Wednesday, May 22, 2013

SB 123/NVision Passes Senate, Has 12 Days in Assembly

This spring, we've been tracking the many twists and turns of SB 123 in Carson City. It was originally a bill meant to strengthen Nevada's renewable energy portfolio, then NV Energy snatched it and transformed it into its own profit expanding beast energy plan. But when NV Energy and many legislators (supporting SB 123-cum-NVision) started feeling blowback over the revised bill, NV Energy agreed to further revise the bill to mollify various grassroots environmental activists and consumer advocates worried about the direction SB 123 had taken.

And finally today, the (yet again) revised SB 123 passed the full Senate

Senate Bill 123, one of the most lobbied measures this session, lays out a 10-year plan for NV Energy to acquire and generate more clean energy-- a policy goal that won wide support from a broad coalition of politicians and environmental groups. But the language governing how the utility would replace its coal-fired plants and how much regulatory power the Public Utilities Commission would have over the plan opened rifts among some of the most powerful interests at the Legislature.

The measure also generated an outcry from the Public Utilities Commission, which feared it would shackle their ability to regulate the utility, and the Bureau of Consumer Protection, which argued the bill could lead to higher rate increases than projected by the utility.

But in presenting the bill to his colleagues on the floor, Sen.

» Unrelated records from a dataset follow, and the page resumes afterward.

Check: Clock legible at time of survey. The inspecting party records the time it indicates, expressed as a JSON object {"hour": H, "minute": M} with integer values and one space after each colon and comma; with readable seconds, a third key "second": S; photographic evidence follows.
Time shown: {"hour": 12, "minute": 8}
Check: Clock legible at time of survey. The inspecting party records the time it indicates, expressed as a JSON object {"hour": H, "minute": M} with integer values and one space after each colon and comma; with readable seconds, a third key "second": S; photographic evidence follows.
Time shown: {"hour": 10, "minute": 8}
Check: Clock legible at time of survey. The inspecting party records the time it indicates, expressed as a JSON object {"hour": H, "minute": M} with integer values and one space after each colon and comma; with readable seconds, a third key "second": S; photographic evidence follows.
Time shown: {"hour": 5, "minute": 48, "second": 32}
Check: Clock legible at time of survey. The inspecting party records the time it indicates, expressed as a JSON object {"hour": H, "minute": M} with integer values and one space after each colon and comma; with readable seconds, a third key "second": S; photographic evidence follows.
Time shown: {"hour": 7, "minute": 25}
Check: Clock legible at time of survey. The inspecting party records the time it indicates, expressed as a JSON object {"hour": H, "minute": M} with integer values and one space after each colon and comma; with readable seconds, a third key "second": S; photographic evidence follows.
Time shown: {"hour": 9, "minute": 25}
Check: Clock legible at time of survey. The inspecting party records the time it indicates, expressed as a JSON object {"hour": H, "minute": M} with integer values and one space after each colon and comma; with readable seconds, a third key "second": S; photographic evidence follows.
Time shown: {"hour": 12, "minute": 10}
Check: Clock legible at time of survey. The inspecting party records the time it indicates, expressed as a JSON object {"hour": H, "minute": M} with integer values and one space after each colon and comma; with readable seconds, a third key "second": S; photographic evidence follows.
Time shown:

Kelvin Atkinson, D-North Las Vegas, said lawmakers were able to broker a compromise among the various interests lobbying the bill, including scaling back the scope of what NV Energy would be mandated to build and giving the PUC more authority to modify the plan over the course of the next decade.

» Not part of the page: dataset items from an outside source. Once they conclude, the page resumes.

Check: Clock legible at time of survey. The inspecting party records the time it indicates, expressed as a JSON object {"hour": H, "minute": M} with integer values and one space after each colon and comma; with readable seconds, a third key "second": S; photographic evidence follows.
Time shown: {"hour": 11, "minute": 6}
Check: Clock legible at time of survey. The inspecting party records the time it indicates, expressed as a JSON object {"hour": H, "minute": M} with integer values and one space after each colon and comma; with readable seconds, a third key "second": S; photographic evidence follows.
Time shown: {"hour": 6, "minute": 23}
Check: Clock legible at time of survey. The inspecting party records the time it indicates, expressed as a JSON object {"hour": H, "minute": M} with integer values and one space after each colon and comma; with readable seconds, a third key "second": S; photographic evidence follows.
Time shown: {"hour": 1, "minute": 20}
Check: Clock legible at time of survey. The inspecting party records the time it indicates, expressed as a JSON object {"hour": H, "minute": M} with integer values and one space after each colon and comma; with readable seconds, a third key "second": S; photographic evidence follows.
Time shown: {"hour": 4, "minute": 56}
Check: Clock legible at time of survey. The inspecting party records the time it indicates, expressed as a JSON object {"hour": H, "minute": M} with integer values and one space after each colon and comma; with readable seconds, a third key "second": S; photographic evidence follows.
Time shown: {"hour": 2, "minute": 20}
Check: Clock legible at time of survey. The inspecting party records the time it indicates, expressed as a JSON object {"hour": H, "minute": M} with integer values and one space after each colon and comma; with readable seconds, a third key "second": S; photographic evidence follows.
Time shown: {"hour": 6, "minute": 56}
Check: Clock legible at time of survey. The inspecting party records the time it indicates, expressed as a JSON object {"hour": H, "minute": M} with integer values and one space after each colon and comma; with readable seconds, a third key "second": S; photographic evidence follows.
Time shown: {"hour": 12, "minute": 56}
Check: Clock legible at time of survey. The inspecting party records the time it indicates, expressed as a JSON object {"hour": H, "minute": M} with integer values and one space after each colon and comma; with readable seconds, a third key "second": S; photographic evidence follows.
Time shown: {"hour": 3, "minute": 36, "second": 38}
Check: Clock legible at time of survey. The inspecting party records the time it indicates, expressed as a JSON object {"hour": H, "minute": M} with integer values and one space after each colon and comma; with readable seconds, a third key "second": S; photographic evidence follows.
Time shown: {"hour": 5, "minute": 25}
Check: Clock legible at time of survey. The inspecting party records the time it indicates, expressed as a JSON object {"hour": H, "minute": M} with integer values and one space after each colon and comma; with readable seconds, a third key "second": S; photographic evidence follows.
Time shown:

"This bill puts Nevada at the forefront of energy policy in this country," Atkinson said, arguing it does not "sacrifice regulatory oversight."

Even now, the bill still faces opposition from a coalition spanning the ideological spectrum (from Frankie Sue Del Papa to RAN). But at this point, the SB 123 and NV Energy seem to have enough support spanning the ideological spectrum (from Governor Brian Sandoval & Pete Ernaut to US Senator Harry Reid, Nevada Conservation League, & Nevada AFL-CIO) to pass the Assembly. And of course, Governor Sandoval is very ready to sign it into law.

Over time, this bill and the issues behind it have become quite complicated. We want more renewable energy, but do we also want to open the door to fracking in Nevada? We want to reduce our carbon footprint, but how much of that will this actually accomplish? We don't want consumers stuck footing the bill just so NV Energy can increase profits at our expense, so are we still at risk for that now?

The Assembly has 12 days to sort this all out and render a final verdict on SB 123. Good luck with that.